***** Data for this exercise

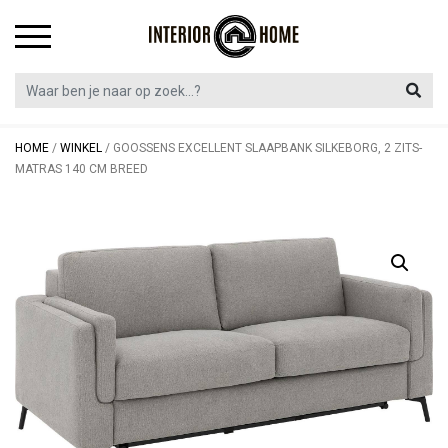
Skip
to
content
HOME
/
WINKEL
/
GOOSSENS EXCELLENT SLAAPBANK SILKEBORG, 2 ZITS-
MATRAS 140 CM BREED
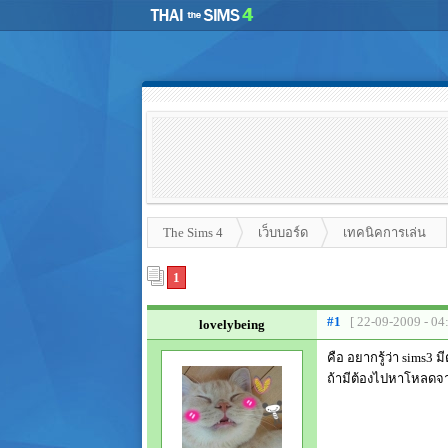
The Sims 4
เว็บบอร์ด
เทคนิคการเล่น
1
#1
[ 22-09-2009 - 04
lovelybeing
คือ อยากรู้ว่า sims3 
ถ้ามีต้องไปหาโหลดจา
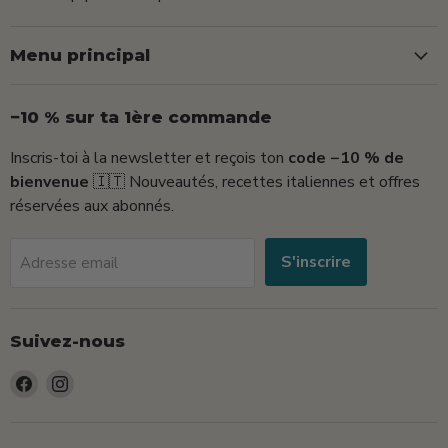
Menu principal
−10 % sur ta 1ère commande
Inscris-toi à la newsletter et reçois ton
code −10 % de
bienvenue
🇮🇹 Nouveautés, recettes italiennes et offres
réservées aux abonnés.
S'inscrire
Adresse email
Suivez-nous
Trouvez-
Trouvez-
nous
nous
sur
sur
Facebook
Instagram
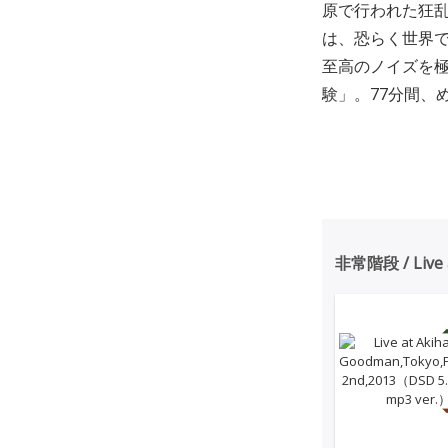
原で行われた狂乱
は、恐らく世界
至高のノイズを
験」。77分間、
非常階段 / Live a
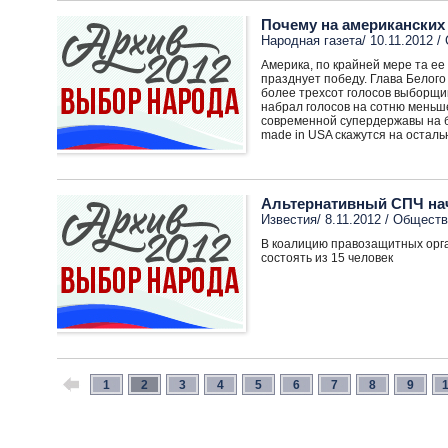
Почему на американски
Народная газета/ 10.11.2012 /
Америка, по крайней мере та ее
празднует победу. Глава Белог
более трехсот голосов выборщи
набрал голосов на сотню меньш
современной супердержавы на б
made in USA скажутся на остал
Альтернативный СПЧ нач
Известия/ 8.11.2012 /
Обществ
В коалицию правозащитных орга
состоять из 15 человек
1
2
3
4
5
6
7
8
9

**********

What the task requires:
Transcribe every line of the records exactly. Pictures do not belong in the copy.

Answer to this exercise:
Skip
to
content
HOME
/
WINKEL
/
GOOSSENS EXCELLENT SLAAPBANK SILKEBORG, 2 ZITS-
MATRAS 140 CM BREED
The Sims 4
เว็บบอร์ด
เทคนิคการเล่น
1
#1
[ 22-09-2009 - 04
lovelybeing
คือ อยากรู้ว่า sims3 
ถ้ามีต้องไปหาโหลดจา
Menu principal
−10 % sur ta 1ère commande
Inscris-toi à la newsletter et reçois ton
code −10 % de
bienvenue
🇮🇹 Nouveautés, recettes italiennes et offres
réservées aux abonnés.
S'inscrire
Adresse email
Suivez-nous
Trouvez-
Trouvez-
nous
nous
sur
sur
Facebook
Instagram
原で行われた狂乱
は、恐らく世界
至高のノイズを
験」。77分間、
非常階段 / Live a
Почему на американски
Народная газета/ 10.11.2012 /
Америка, по крайней мере та ее
празднует победу. Глава Белог
более трехсот голосов выборщи
набрал голосов на сотню меньш
современной супердержавы на б
made in USA скажутся на остал
Альтернативный СПЧ нач
Известия/ 8.11.2012 /
Обществ
В коалицию правозащитных орга
состоять из 15 человек
1
2
3
4
5
6
7
8
9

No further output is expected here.